The conference continues to make steady progress. Useful agreement was recorded before the Christmas break on the principles of human rights and self-determination, on family reunification and on marriage. Since then we have been trying, with our partners and allies, to push matters forward on some of the central issues which remain outstanding, and my right hon. Friend and I had useful discussions in Moscow on these matters.

In view of what the Prime Minister said yesterday about the possibility of a summit conference arising out of the CSCE, will the right hon. Gentleman now state specifically what provisions and guarantees the United Kingdom and its allies still require and which they have not obtained from the Soviet Union regarding, first, prior notice of troop manoeuvres and, secondly, the freer flow of people and information, before they will agree to a summit conference?

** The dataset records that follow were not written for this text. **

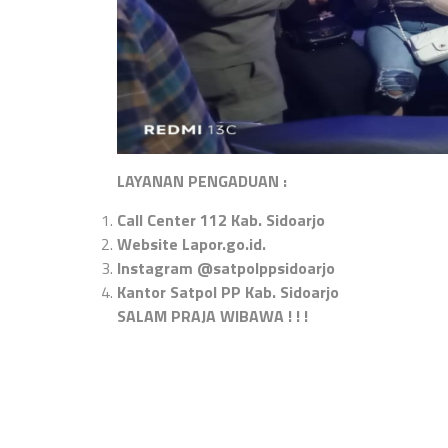
LAYANAN PENGADUAN :
Call Center 112 Kab. Sidoarjo
Website Lapor.go.id.
Instagram @satpolppsidoarjo
Kantor Satpol PP Kab. Sidoarjo
SALAM PRAJA WIBAWA ! ! !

These are the issues—two of which the hon. Gentleman outlined—which are at present holding up the summit conference. They are confidence-building measures, such as the prior notification of manoeuvres and the areas in which the manoeuvres should be notified. I was interested to read that, unusually, the Soviet Union made a public announcement of manoeuvres only on Monday last. On the hon. Gentleman's second point, about human contacts, the principle has still to be worked out. It is not yet in a condition which is final. There is a third problem to which the hon. Gentleman did not refer—the question of how frontiers can be changed peacefully. That is particularly important not only to Germany but to other countries.

Has my right hon. Friend noted that included in the joint statement issued with the Russian Government was a phrase about the need to translate political détente into a military détente? Does this mean that there is any hope of successful progress and that the security conference can be used to break the deadlock in the mutual and balanced force reductions talks, which show every sign of being about to grind to a halt?

I do not think that they are about to grind to a halt. I think that that conference has been very slow but this will continue until the CSCE, to which the question is addressed, come to a conclusion. My hope is that, when the CSCE is coming to a conclusion, we will then find more movement in the mutual and balanced force reductions talks in Vienna.

Did the right hon. Gentleman discuss with Russian Ministers while he was in Moscow the question of broadcasts in the English language by the Soviet Government? Is he aware that there are regular morning broadcasts in English appealing to the British people to vote "No" in any referendum on our membership of the EEC?

No. I was not aware of that, but on the whole I think that outside propaganda is likely to be counterproductive. I would not think it necessary to make representations on that issue.